Extract all lines that hold "England" from the records below.

### Record set
______________________________

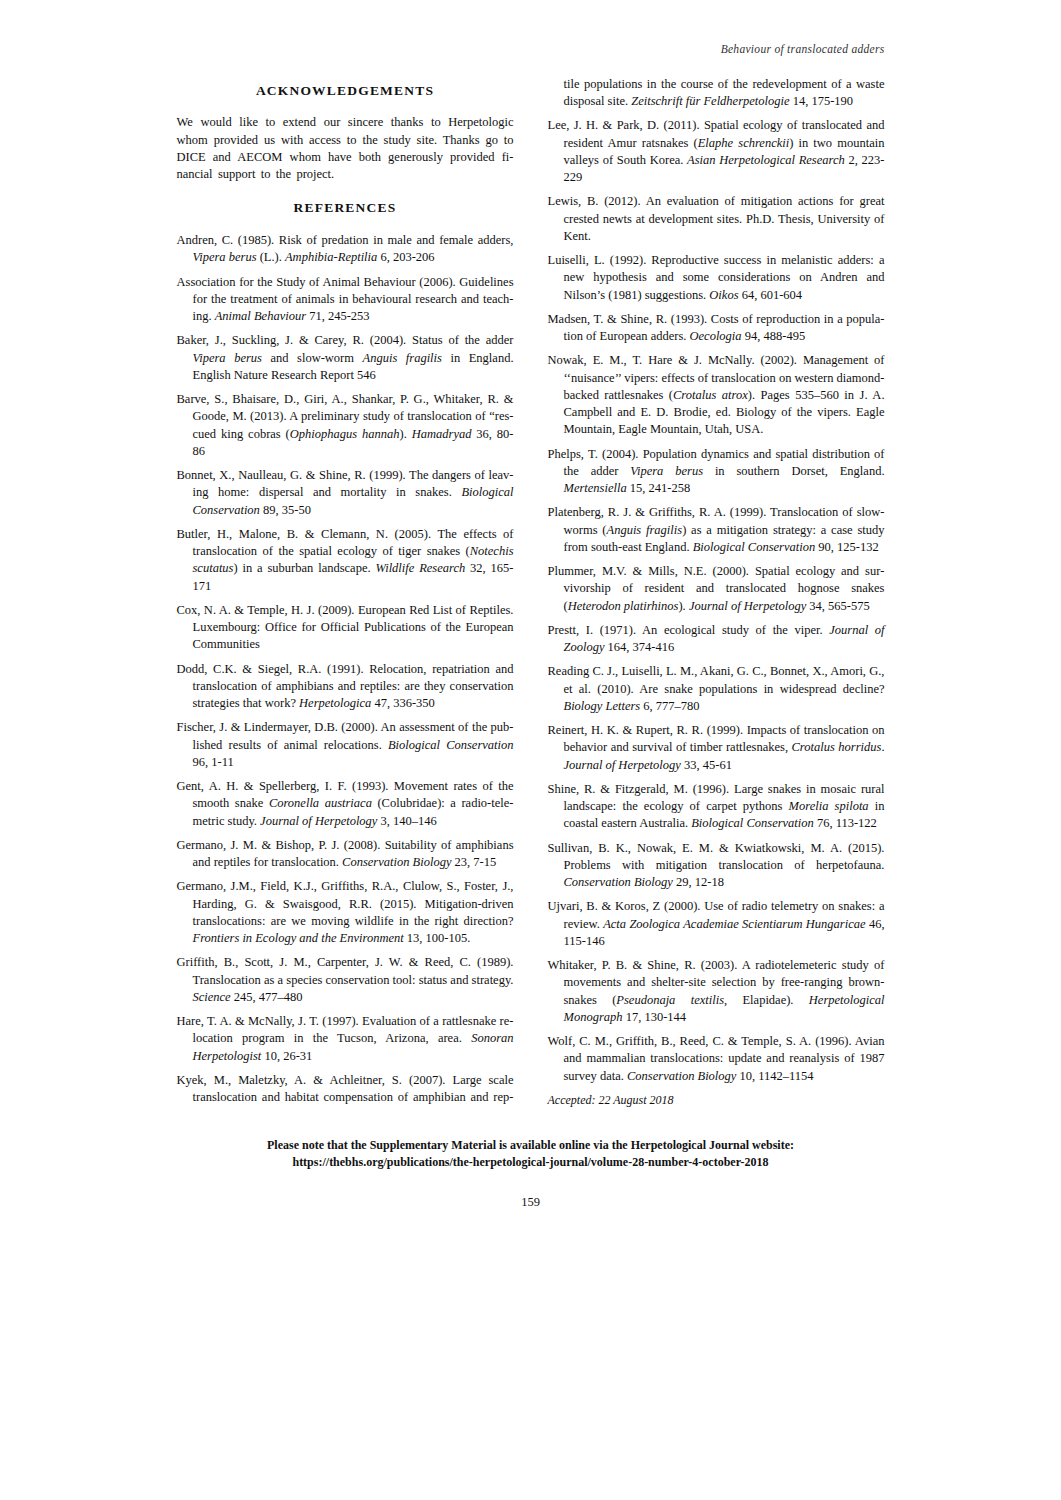Behaviour of translocated adders
Acknowledgements
We would like to extend our sincere thanks to Herpetologic whom provided us with access to the study site. Thanks go to DICE and AECOM whom have both generously provided financial support to the project.
References
Andren, C. (1985). Risk of predation in male and female adders, Vipera berus (L.). Amphibia-Reptilia 6, 203-206
Association for the Study of Animal Behaviour (2006). Guidelines for the treatment of animals in behavioural research and teaching. Animal Behaviour 71, 245-253
Baker, J., Suckling, J. & Carey, R. (2004). Status of the adder Vipera berus and slow-worm Anguis fragilis in England. English Nature Research Report 546
Barve, S., Bhaisare, D., Giri, A., Shankar, P. G., Whitaker, R. & Goode, M. (2013). A preliminary study of translocation of “rescued king cobras (Ophiophagus hannah). Hamadryad 36, 80-86
Bonnet, X., Naulleau, G. & Shine, R. (1999). The dangers of leaving home: dispersal and mortality in snakes. Biological Conservation 89, 35-50
Butler, H., Malone, B. & Clemann, N. (2005). The effects of translocation of the spatial ecology of tiger snakes (Notechis scutatus) in a suburban landscape. Wildlife Research 32, 165-171
Cox, N. A. & Temple, H. J. (2009). European Red List of Reptiles. Luxembourg: Office for Official Publications of the European Communities
Dodd, C.K. & Siegel, R.A. (1991). Relocation, repatriation and translocation of amphibians and reptiles: are they conservation strategies that work? Herpetologica 47, 336-350
Fischer, J. & Lindermayer, D.B. (2000). An assessment of the published results of animal relocations. Biological Conservation 96, 1-11
Gent, A. H. & Spellerberg, I. F. (1993). Movement rates of the smooth snake Coronella austriaca (Colubridae): a radio-telemetric study. Journal of Herpetology 3, 140–146
Germano, J. M. & Bishop, P. J. (2008). Suitability of amphibians and reptiles for translocation. Conservation Biology 23, 7-15
Germano, J.M., Field, K.J., Griffiths, R.A., Clulow, S., Foster, J., Harding, G. & Swaisgood, R.R. (2015). Mitigation-driven translocations: are we moving wildlife in the right direction? Frontiers in Ecology and the Environment 13, 100-105.
Griffith, B., Scott, J. M., Carpenter, J. W. & Reed, C. (1989). Translocation as a species conservation tool: status and strategy. Science 245, 477–480
Hare, T. A. & McNally, J. T. (1997). Evaluation of a rattlesnake relocation program in the Tucson, Arizona, area. Sonoran Herpetologist 10, 26-31
Kyek, M., Maletzky, A. & Achleitner, S. (2007). Large scale translocation and habitat compensation of amphibian and reptile populations in the course of the redevelopment of a waste disposal site. Zeitschrift für Feldherpetologie 14, 175-190
Lee, J. H. & Park, D. (2011). Spatial ecology of translocated and resident Amur ratsnakes (Elaphe schrenckii) in two mountain valleys of South Korea. Asian Herpetological Research 2, 223-229
Lewis, B. (2012). An evaluation of mitigation actions for great crested newts at development sites. Ph.D. Thesis, University of Kent.
Luiselli, L. (1992). Reproductive success in melanistic adders: a new hypothesis and some considerations on Andren and Nilson’s (1981) suggestions. Oikos 64, 601-604
Madsen, T. & Shine, R. (1993). Costs of reproduction in a population of European adders. Oecologia 94, 488-495
Nowak, E. M., T. Hare & J. McNally. (2002). Management of ‘‘nuisance’’ vipers: effects of translocation on western diamond-backed rattlesnakes (Crotalus atrox). Pages 535–560 in J. A. Campbell and E. D. Brodie, ed. Biology of the vipers. Eagle Mountain, Eagle Mountain, Utah, USA.
Phelps, T. (2004). Population dynamics and spatial distribution of the adder Vipera berus in southern Dorset, England. Mertensiella 15, 241-258
Platenberg, R. J. & Griffiths, R. A. (1999). Translocation of slow-worms (Anguis fragilis) as a mitigation strategy: a case study from south-east England. Biological Conservation 90, 125-132
Plummer, M.V. & Mills, N.E. (2000). Spatial ecology and survivorship of resident and translocated hognose snakes (Heterodon platirhinos). Journal of Herpetology 34, 565-575
Prestt, I. (1971). An ecological study of the viper. Journal of Zoology 164, 374-416
Reading C. J., Luiselli, L. M., Akani, G. C., Bonnet, X., Amori, G., et al. (2010). Are snake populations in widespread decline? Biology Letters 6, 777–780
Reinert, H. K. & Rupert, R. R. (1999). Impacts of translocation on behavior and survival of timber rattlesnakes, Crotalus horridus. Journal of Herpetology 33, 45-61
Shine, R. & Fitzgerald, M. (1996). Large snakes in mosaic rural landscape: the ecology of carpet pythons Morelia spilota in coastal eastern Australia. Biological Conservation 76, 113-122
Sullivan, B. K., Nowak, E. M. & Kwiatkowski, M. A. (2015). Problems with mitigation translocation of herpetofauna. Conservation Biology 29, 12-18
Ujvari, B. & Koros, Z (2000). Use of radio telemetry on snakes: a review. Acta Zoologica Academiae Scientiarum Hungaricae 46, 115-146
Whitaker, P. B. & Shine, R. (2003). A radiotelemeteric study of movements and shelter-site selection by free-ranging brownsnakes (Pseudonaja textilis, Elapidae). Herpetological Monograph 17, 130-144
Wolf, C. M., Griffith, B., Reed, C. & Temple, S. A. (1996). Avian and mammalian translocations: update and reanalysis of 1987 survey data. Conservation Biology 10, 1142–1154
Accepted: 22 August 2018
Please note that the Supplementary Material is available online via the Herpetological Journal website:
https://thebhs.org/publications/the-herpetological-journal/volume-28-number-4-october-2018
159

______________________________

### Solution below
Baker, J., Suckling, J. & Carey, R. (2004). Status of the adder Vipera berus and slow-worm Anguis fragilis in England. English Nature Research Report 546
Phelps, T. (2004). Population dynamics and spatial distribution of the adder Vipera berus in southern Dorset, England. Mertensiella 15, 241-258
Platenberg, R. J. & Griffiths, R. A. (1999). Translocation of slow-worms (Anguis fragilis) as a mitigation strategy: a case study from south-east England. Biological Conservation 90, 125-132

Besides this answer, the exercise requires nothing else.